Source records

+ + +

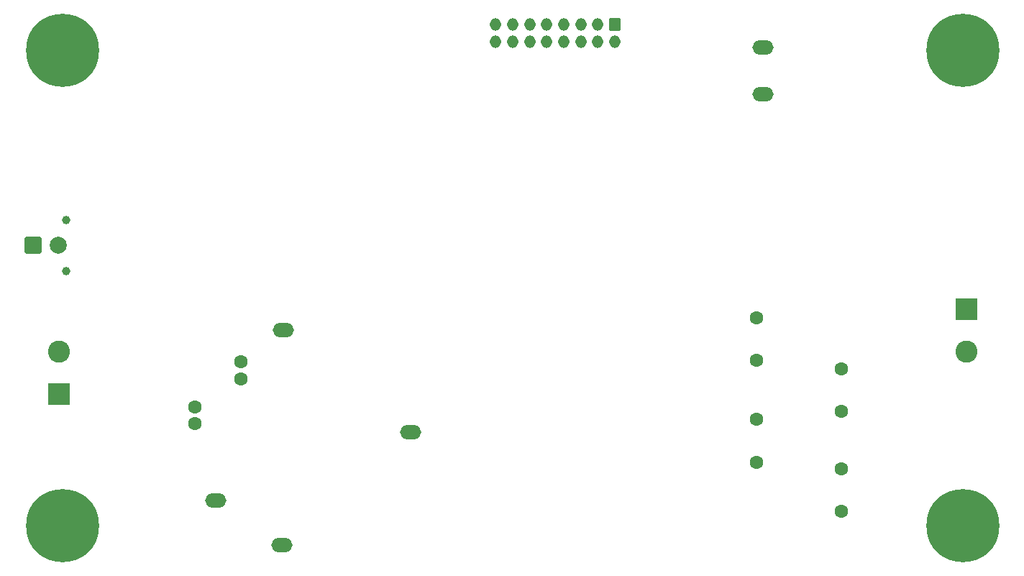
<source format=gbr>
%TF.GenerationSoftware,KiCad,Pcbnew,8.0.4*%
%TF.CreationDate,2024-08-07T19:09:06+02:00*%
%TF.ProjectId,ELE0124CL_power_buck,454c4530-3132-4344-934c-5f706f776572,1.0*%
%TF.SameCoordinates,Original*%
%TF.FileFunction,Soldermask,Bot*%
%TF.FilePolarity,Negative*%
%FSLAX46Y46*%
G04 Gerber Fmt 4.6, Leading zero omitted, Abs format (unit mm)*
G04 Created by KiCad (PCBNEW 8.0.4) date 2024-08-07 19:09:06*
%MOMM*%
%LPD*%
G01*
G04 APERTURE LIST*
G04 Aperture macros list*
%AMRoundRect*
0 Rectangle with rounded corners*
0 $1 Rounding radius*
0 $2 $3 $4 $5 $6 $7 $8 $9 X,Y pos of 4 corners*
0 Add a 4 corners polygon primitive as box body*
4,1,4,$2,$3,$4,$5,$6,$7,$8,$9,$2,$3,0*
0 Add four circle primitives for the rounded corners*
1,1,$1+$1,$2,$3*
1,1,$1+$1,$4,$5*
1,1,$1+$1,$6,$7*
1,1,$1+$1,$8,$9*
0 Add four rect primitives between the rounded corners*
20,1,$1+$1,$2,$3,$4,$5,0*
20,1,$1+$1,$4,$5,$6,$7,0*
20,1,$1+$1,$6,$7,$8,$9,0*
20,1,$1+$1,$8,$9,$2,$3,0*%
G04 Aperture macros list end*
%ADD10C,1.600000*%
%ADD11C,1.200000*%
%ADD12C,8.600000*%
%ADD13RoundRect,0.050000X-1.250000X1.250000X-1.250000X-1.250000X1.250000X-1.250000X1.250000X1.250000X0*%
%ADD14C,2.600000*%
%ADD15O,2.500000X1.700000*%
%ADD16C,1.000000*%
%ADD17RoundRect,0.200000X0.800000X-0.800000X0.800000X0.800000X-0.800000X0.800000X-0.800000X-0.800000X0*%
%ADD18C,2.000000*%
%ADD19RoundRect,0.043333X-0.606667X0.706667X-0.606667X-0.706667X0.606667X-0.706667X0.606667X0.706667X0*%
%ADD20O,1.300000X1.500000*%
%ADD21RoundRect,0.050000X1.250000X-1.250000X1.250000X1.250000X-1.250000X1.250000X-1.250000X-1.250000X0*%
G04 APERTURE END LIST*
D10*
%TO.C,C2*%
X92600000Y-109000000D03*
X92600000Y-111000000D03*
%TD*%
D11*
%TO.C,REF\u002A\u002A*%
X179775000Y-123000000D03*
X180719581Y-120719581D03*
X180719581Y-125280419D03*
X183000000Y-119775000D03*
D12*
X183000000Y-123000000D03*
D11*
X183000000Y-126225000D03*
X185280419Y-120719581D03*
X185280419Y-125280419D03*
X186225000Y-123000000D03*
%TD*%
D13*
%TO.C,J3*%
X183400000Y-97500000D03*
D14*
X183400000Y-102500000D03*
%TD*%
D15*
%TO.C,TP6*%
X102800000Y-125300000D03*
%TD*%
D16*
%TO.C,J1*%
X77440000Y-93000000D03*
X77440000Y-87000000D03*
D17*
X73500000Y-90000000D03*
D18*
X76500000Y-90000000D03*
%TD*%
D15*
%TO.C,TP5*%
X103000000Y-100000000D03*
%TD*%
D10*
%TO.C,C1*%
X98000000Y-105700000D03*
X98000000Y-103700000D03*
%TD*%
D11*
%TO.C,REF\u002A\u002A*%
X73775000Y-67000000D03*
X74719581Y-64719581D03*
X74719581Y-69280419D03*
X77000000Y-63775000D03*
D12*
X77000000Y-67000000D03*
D11*
X77000000Y-70225000D03*
X79280419Y-64719581D03*
X79280419Y-69280419D03*
X80225000Y-67000000D03*
%TD*%
D15*
%TO.C,TP7*%
X118000000Y-112000000D03*
%TD*%
%TO.C,TP8*%
X95000000Y-120000000D03*
%TD*%
D10*
%TO.C,C8*%
X168700000Y-116300000D03*
X168700000Y-121300000D03*
%TD*%
D19*
%TO.C,J4*%
X142000000Y-64000000D03*
D20*
X142000000Y-66000000D03*
X140000000Y-64000000D03*
X140000000Y-66000000D03*
X138000000Y-64000000D03*
X138000000Y-66000000D03*
X136000000Y-64000000D03*
X136000000Y-66000000D03*
X134000000Y-64000000D03*
X134000000Y-66000000D03*
X132000000Y-64000000D03*
X132000000Y-66000000D03*
X130000000Y-64000000D03*
X130000000Y-66000000D03*
X128000000Y-64000000D03*
X128000000Y-66000000D03*
%TD*%
D10*
%TO.C,C11*%
X158700000Y-110500000D03*
X158700000Y-115500000D03*
%TD*%
%TO.C,C7*%
X158700000Y-98500000D03*
X158700000Y-103500000D03*
%TD*%
D15*
%TO.C,TP1*%
X159500000Y-66700000D03*
%TD*%
D21*
%TO.C,J2*%
X76600000Y-107500000D03*
D14*
X76600000Y-102500000D03*
%TD*%
D11*
%TO.C,REF\u002A\u002A*%
X73775000Y-123000000D03*
X74719581Y-120719581D03*
X74719581Y-125280419D03*
X77000000Y-119775000D03*
D12*
X77000000Y-123000000D03*
D11*
X77000000Y-126225000D03*
X79280419Y-120719581D03*
X79280419Y-125280419D03*
X80225000Y-123000000D03*
%TD*%
%TO.C,REF\u002A\u002A*%
X179775000Y-67000000D03*
X180719581Y-64719581D03*
X180719581Y-69280419D03*
X183000000Y-63775000D03*
D12*
X183000000Y-67000000D03*
D11*
X183000000Y-70225000D03*
X185280419Y-64719581D03*
X185280419Y-69280419D03*
X186225000Y-67000000D03*
%TD*%
D15*
%TO.C,TP13*%
X159500000Y-72200000D03*
%TD*%
D10*
%TO.C,C9*%
X168700000Y-104500000D03*
X168700000Y-109500000D03*
%TD*%
M02*

</source>
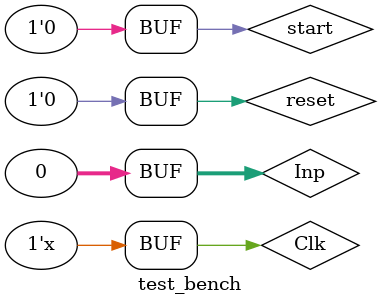
<source format=v>
`timescale 1ns / 1ps


module test_bench(  );
 parameter N = 23, M = 8, L = N+M+1, K =10, timeperiod = 100, S = $clog2(K) +1;
 reg Clk, reset, start;
 reg [L-1:0] Inp;
 wire [L-1:0] Harvest; //output
 wire [(S*K)-1:0] ranger_out;
 shell #(.Nk(N), .M(M), .L(L), .K(K))quicksort(.clk(Clk),.reset(reset),.start(start),.inp_raw(Inp),.out(Harvest),
                                                .ranger_out(ranger_out));
 
  always #(timeperiod/2) Clk = ~Clk;
  
  initial
   begin
    Clk = 0;
     reset = 1;
     start = 0;
     Inp = 0;
    #timeperiod
     reset = 0;
    #timeperiod
     start = 1;
     reset = 0;                  
    #(timeperiod/2)
     Inp = 32'h40D00000;        //#1 $6.5
    #timeperiod
     Inp = 32'h03266666 ;        //#2 $-166.399     F5999998
    #timeperiod
    
    
    reset = 1;
     start = 0;
     Inp = 0;
    #timeperiod
     reset = 0;
    #((3*timeperiod)/4)
     start = 1;
    #(timeperiod/2)
     reset = 0;
     Inp = 32'h03400000;        //#1 $6.5
     start = 0;
    #timeperiod
     Inp = 32'hACCCCCD0 ;        //#2 $-166.399     F5999998
    #timeperiod
     Inp = 32'hF57E80C8;        //#3 $-21.011
    #timeperiod
     Inp = 32'hf6000000;        //#4 $-20
    #timeperiod
     Inp = 32'h00000000;        //#5 $0
    #timeperiod
     Inp = 32'h00000000;        //#6 $18
    #timeperiod
     Inp = 32'h06000000;        //#7 $12
    #timeperiod
     Inp = 32'hff800000;        //#8 $-1
    #timeperiod
     Inp = 32'h06800000;        //#9 $13
    #timeperiod
     Inp = 32'hfb000000;        //#10 $-10
    #timeperiod
     Inp = 32'h00000000;                   //**
   end
  
endmodule


</source>
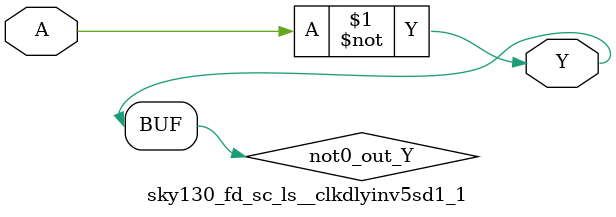
<source format=v>
/*
 * Copyright 2020 The SkyWater PDK Authors
 *
 * Licensed under the Apache License, Version 2.0 (the "License");
 * you may not use this file except in compliance with the License.
 * You may obtain a copy of the License at
 *
 *     https://www.apache.org/licenses/LICENSE-2.0
 *
 * Unless required by applicable law or agreed to in writing, software
 * distributed under the License is distributed on an "AS IS" BASIS,
 * WITHOUT WARRANTIES OR CONDITIONS OF ANY KIND, either express or implied.
 * See the License for the specific language governing permissions and
 * limitations under the License.
 *
 * SPDX-License-Identifier: Apache-2.0
*/


`ifndef SKY130_FD_SC_LS__CLKDLYINV5SD1_1_FUNCTIONAL_V
`define SKY130_FD_SC_LS__CLKDLYINV5SD1_1_FUNCTIONAL_V

/**
 * clkdlyinv5sd1: Clock Delay Inverter 5-stage 0.15um length inner
 *                stage gate.
 *
 * Verilog simulation functional model.
 */

`timescale 1ns / 1ps
`default_nettype none

`celldefine
module sky130_fd_sc_ls__clkdlyinv5sd1_1 (
    Y,
    A
);

    // Module ports
    output Y;
    input  A;

    // Local signals
    wire not0_out_Y;

    //  Name  Output      Other arguments
    not not0 (not0_out_Y, A              );
    buf buf0 (Y         , not0_out_Y     );

endmodule
`endcelldefine

`default_nettype wire
`endif  // SKY130_FD_SC_LS__CLKDLYINV5SD1_1_FUNCTIONAL_V

</source>
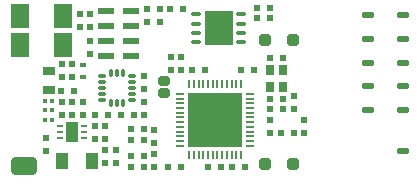
<source format=gtp>
G04 Layer_Color=8421504*
%FSLAX25Y25*%
%MOIN*%
G70*
G01*
G75*
G04:AMPARAMS|DCode=10|XSize=19.68mil|YSize=39.37mil|CornerRadius=4.92mil|HoleSize=0mil|Usage=FLASHONLY|Rotation=90.000|XOffset=0mil|YOffset=0mil|HoleType=Round|Shape=RoundedRectangle|*
%AMROUNDEDRECTD10*
21,1,0.01968,0.02953,0,0,90.0*
21,1,0.00984,0.03937,0,0,90.0*
1,1,0.00984,0.01476,0.00492*
1,1,0.00984,0.01476,-0.00492*
1,1,0.00984,-0.01476,-0.00492*
1,1,0.00984,-0.01476,0.00492*
%
%ADD10ROUNDEDRECTD10*%
%ADD11R,0.02362X0.02362*%
G04:AMPARAMS|DCode=12|XSize=39.37mil|YSize=39.37mil|CornerRadius=9.84mil|HoleSize=0mil|Usage=FLASHONLY|Rotation=180.000|XOffset=0mil|YOffset=0mil|HoleType=Round|Shape=RoundedRectangle|*
%AMROUNDEDRECTD12*
21,1,0.03937,0.01968,0,0,180.0*
21,1,0.01968,0.03937,0,0,180.0*
1,1,0.01968,-0.00984,0.00984*
1,1,0.01968,0.00984,0.00984*
1,1,0.01968,0.00984,-0.00984*
1,1,0.01968,-0.00984,-0.00984*
%
%ADD12ROUNDEDRECTD12*%
%ADD13R,0.02953X0.03347*%
%ADD14O,0.03150X0.01575*%
%ADD15R,0.09449X0.11811*%
%ADD16O,0.00787X0.03150*%
%ADD17O,0.03150X0.00787*%
%ADD18R,0.18110X0.18110*%
%ADD19R,0.02362X0.02362*%
G04:AMPARAMS|DCode=20|XSize=31.5mil|YSize=39.37mil|CornerRadius=7.87mil|HoleSize=0mil|Usage=FLASHONLY|Rotation=270.000|XOffset=0mil|YOffset=0mil|HoleType=Round|Shape=RoundedRectangle|*
%AMROUNDEDRECTD20*
21,1,0.03150,0.02362,0,0,270.0*
21,1,0.01575,0.03937,0,0,270.0*
1,1,0.01575,-0.01181,-0.00787*
1,1,0.01575,-0.01181,0.00787*
1,1,0.01575,0.01181,0.00787*
1,1,0.01575,0.01181,-0.00787*
%
%ADD20ROUNDEDRECTD20*%
%ADD21R,0.06299X0.07874*%
%ADD22R,0.05512X0.02362*%
%ADD23R,0.04331X0.05512*%
%ADD24R,0.01378X0.01378*%
%ADD25R,0.01968X0.00984*%
%ADD26R,0.03937X0.07087*%
G04:AMPARAMS|DCode=27|XSize=59.05mil|YSize=86.61mil|CornerRadius=14.76mil|HoleSize=0mil|Usage=FLASHONLY|Rotation=90.000|XOffset=0mil|YOffset=0mil|HoleType=Round|Shape=RoundedRectangle|*
%AMROUNDEDRECTD27*
21,1,0.05905,0.05709,0,0,90.0*
21,1,0.02953,0.08661,0,0,90.0*
1,1,0.02953,0.02854,0.01476*
1,1,0.02953,0.02854,-0.01476*
1,1,0.02953,-0.02854,-0.01476*
1,1,0.02953,-0.02854,0.01476*
%
%ADD27ROUNDEDRECTD27*%
%ADD28R,0.02165X0.01772*%
%ADD29O,0.03150X0.01181*%
%ADD30O,0.01181X0.03150*%
%ADD31R,0.03937X0.02756*%
D10*
X132087Y8071D02*
D03*
Y21850D02*
D03*
X120276D02*
D03*
Y29724D02*
D03*
X132087D02*
D03*
Y37598D02*
D03*
X120276D02*
D03*
Y45472D02*
D03*
X132087D02*
D03*
Y53347D02*
D03*
X120276D02*
D03*
D11*
X99016Y18504D02*
D03*
Y14173D02*
D03*
X36220Y8465D02*
D03*
Y4134D02*
D03*
X32677D02*
D03*
Y8465D02*
D03*
X87598Y14173D02*
D03*
Y18504D02*
D03*
X54528Y39567D02*
D03*
Y35236D02*
D03*
X58071Y39567D02*
D03*
Y35236D02*
D03*
X95669Y26378D02*
D03*
Y22047D02*
D03*
X49016Y7087D02*
D03*
Y2756D02*
D03*
Y14961D02*
D03*
Y10630D02*
D03*
X32677Y16339D02*
D03*
Y12008D02*
D03*
X29134Y16339D02*
D03*
Y12008D02*
D03*
X45669Y24409D02*
D03*
Y20079D02*
D03*
Y33268D02*
D03*
Y28937D02*
D03*
X12992Y8071D02*
D03*
Y12402D02*
D03*
X25197Y20276D02*
D03*
Y24606D02*
D03*
X24213Y53937D02*
D03*
Y49606D02*
D03*
X27756Y53937D02*
D03*
Y49606D02*
D03*
Y40354D02*
D03*
Y44685D02*
D03*
X18110Y20276D02*
D03*
Y24606D02*
D03*
X21654Y20276D02*
D03*
Y24606D02*
D03*
X18110Y37008D02*
D03*
Y32677D02*
D03*
X21654D02*
D03*
Y37008D02*
D03*
D12*
X95276Y45276D02*
D03*
X85827Y3937D02*
D03*
X95276D02*
D03*
X85827Y45276D02*
D03*
D13*
X91929Y35039D02*
D03*
X87598D02*
D03*
Y29528D02*
D03*
X91929D02*
D03*
D14*
X77953Y53740D02*
D03*
Y50591D02*
D03*
Y44291D02*
D03*
Y47441D02*
D03*
X62992Y50591D02*
D03*
Y53740D02*
D03*
Y47441D02*
D03*
Y44291D02*
D03*
D15*
X70472Y49016D02*
D03*
D16*
X76378Y30315D02*
D03*
X77953D02*
D03*
X74803D02*
D03*
X73228D02*
D03*
X66929D02*
D03*
X68504D02*
D03*
X71653D02*
D03*
X70079D02*
D03*
X63779D02*
D03*
X65354D02*
D03*
X62205D02*
D03*
X60630D02*
D03*
Y6693D02*
D03*
X62205D02*
D03*
X65354D02*
D03*
X63779D02*
D03*
X70079D02*
D03*
X71653D02*
D03*
X68504D02*
D03*
X66929D02*
D03*
X73228D02*
D03*
X74803D02*
D03*
X77953D02*
D03*
X76378D02*
D03*
D17*
X81102Y27165D02*
D03*
Y25591D02*
D03*
Y22441D02*
D03*
Y24016D02*
D03*
Y17717D02*
D03*
Y16142D02*
D03*
Y19291D02*
D03*
Y20866D02*
D03*
Y14567D02*
D03*
Y12992D02*
D03*
Y9843D02*
D03*
Y11417D02*
D03*
X57480D02*
D03*
Y9843D02*
D03*
Y12992D02*
D03*
Y14567D02*
D03*
Y20866D02*
D03*
Y19291D02*
D03*
Y16142D02*
D03*
Y17717D02*
D03*
Y24016D02*
D03*
Y22441D02*
D03*
Y25591D02*
D03*
Y27165D02*
D03*
D18*
X69291Y18504D02*
D03*
D19*
X58661Y55315D02*
D03*
X54331D02*
D03*
X46457D02*
D03*
X50787D02*
D03*
X46457Y50984D02*
D03*
X50787D02*
D03*
X95472Y14173D02*
D03*
X91142D02*
D03*
X83268Y55905D02*
D03*
X87598D02*
D03*
X83268Y52362D02*
D03*
X87598D02*
D03*
X33661Y20079D02*
D03*
X29331D02*
D03*
X87598Y22047D02*
D03*
X91929D02*
D03*
X87598Y25591D02*
D03*
X91929D02*
D03*
X65945Y35236D02*
D03*
X61614D02*
D03*
X77953Y35039D02*
D03*
X82284D02*
D03*
X87598Y38976D02*
D03*
X91929D02*
D03*
X79134Y2756D02*
D03*
X74803D02*
D03*
X66929D02*
D03*
X71260D02*
D03*
X53543D02*
D03*
X57874D02*
D03*
X45472D02*
D03*
X41142D02*
D03*
Y6299D02*
D03*
X45472D02*
D03*
Y11811D02*
D03*
X41142D02*
D03*
X45472Y15354D02*
D03*
X41142D02*
D03*
X37795Y20079D02*
D03*
X42126D02*
D03*
X22244Y27953D02*
D03*
X17913D02*
D03*
D20*
X52165Y27362D02*
D03*
Y31299D02*
D03*
D21*
X18504Y53150D02*
D03*
X4331D02*
D03*
X18504Y43307D02*
D03*
X4331D02*
D03*
D22*
X41142Y39862D02*
D03*
Y44783D02*
D03*
Y49705D02*
D03*
Y54626D02*
D03*
X32874Y39862D02*
D03*
Y44783D02*
D03*
Y49705D02*
D03*
Y54626D02*
D03*
D23*
X28150Y4922D02*
D03*
X18307Y4921D02*
D03*
D24*
X12598Y18504D02*
D03*
X14961D02*
D03*
X12598Y21654D02*
D03*
X14961D02*
D03*
X12598Y24803D02*
D03*
X14961D02*
D03*
D25*
X25591Y12598D02*
D03*
Y14567D02*
D03*
Y16535D02*
D03*
X17717D02*
D03*
Y14567D02*
D03*
Y12598D02*
D03*
D26*
X21654Y14567D02*
D03*
D27*
X5512Y3150D02*
D03*
D28*
X25197Y36811D02*
D03*
Y32874D02*
D03*
D29*
X41732Y29134D02*
D03*
Y27165D02*
D03*
Y25197D02*
D03*
Y31102D02*
D03*
Y33071D02*
D03*
X31496Y25197D02*
D03*
Y27165D02*
D03*
Y33071D02*
D03*
Y31102D02*
D03*
Y29134D02*
D03*
D30*
X36614Y24016D02*
D03*
X38583D02*
D03*
X34646D02*
D03*
X38583Y34252D02*
D03*
X34646D02*
D03*
X36614D02*
D03*
D31*
X13779Y34647D02*
D03*
X13779Y28348D02*
D03*
M02*

</source>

+ + +

» **AIM OF THE TASK**
The required output is the stretch of entries above from the line containing "Licensed under the" through the line containing "express or implied.", reproduced exactly.

» **EXERCISE OUTPUT**
 * Licensed under the Apache License, Version 2.0 (the "License");
 * you may not use this file except in compliance with the License.
 * You may obtain a copy of the License at
 *
 *     https://www.apache.org/licenses/LICENSE-2.0
 *
 * Unless required by applicable law or agreed to in writing, software
 * distributed under the License is distributed on an "AS IS" BASIS,
 * WITHOUT WARRANTIES OR CONDITIONS OF ANY KIND, either express or implied.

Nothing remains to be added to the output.